- _Problem_: Below are records with pictures in them; print them exactly, omitting the pictures.

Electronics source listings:
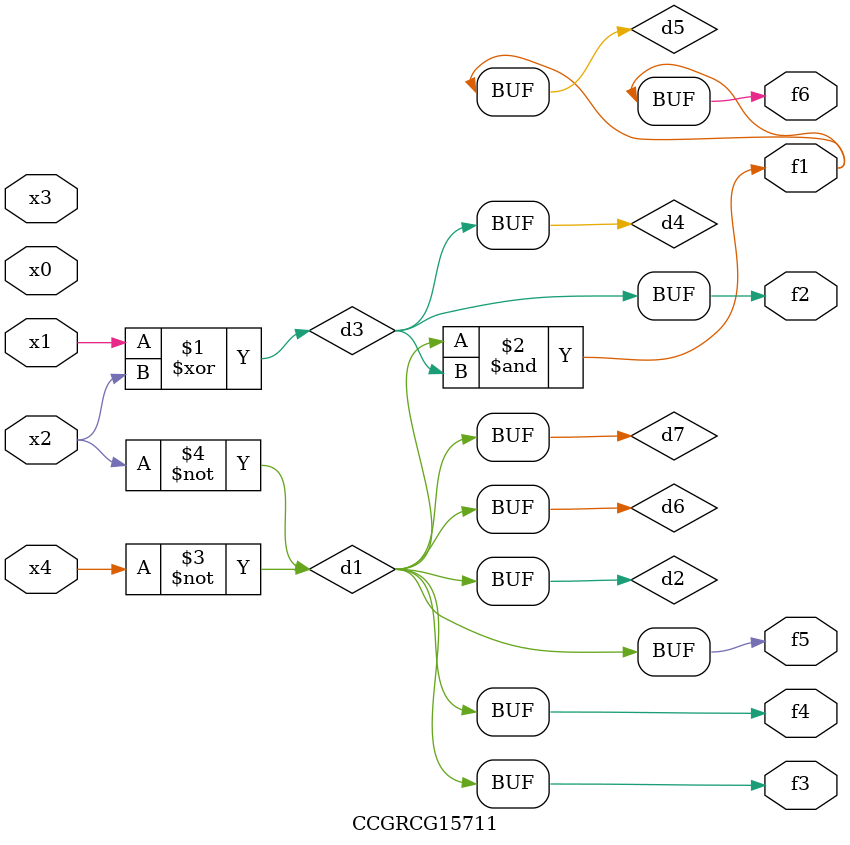
<source format=v>
module CCGRCG15711(
	input x0, x1, x2, x3, x4,
	output f1, f2, f3, f4, f5, f6
);

	wire d1, d2, d3, d4, d5, d6, d7;

	not (d1, x4);
	not (d2, x2);
	xor (d3, x1, x2);
	buf (d4, d3);
	and (d5, d1, d3);
	buf (d6, d1, d2);
	buf (d7, d2);
	assign f1 = d5;
	assign f2 = d4;
	assign f3 = d7;
	assign f4 = d7;
	assign f5 = d7;
	assign f6 = d5;
endmodule

</source>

- _Answer to the problem_:
<source format=v>
module CCGRCG15711(
	input x0, x1, x2, x3, x4,
	output f1, f2, f3, f4, f5, f6
);

	wire d1, d2, d3, d4, d5, d6, d7;

	not (d1, x4);
	not (d2, x2);
	xor (d3, x1, x2);
	buf (d4, d3);
	and (d5, d1, d3);
	buf (d6, d1, d2);
	buf (d7, d2);
	assign f1 = d5;
	assign f2 = d4;
	assign f3 = d7;
	assign f4 = d7;
	assign f5 = d7;
	assign f6 = d5;
endmodule

</source>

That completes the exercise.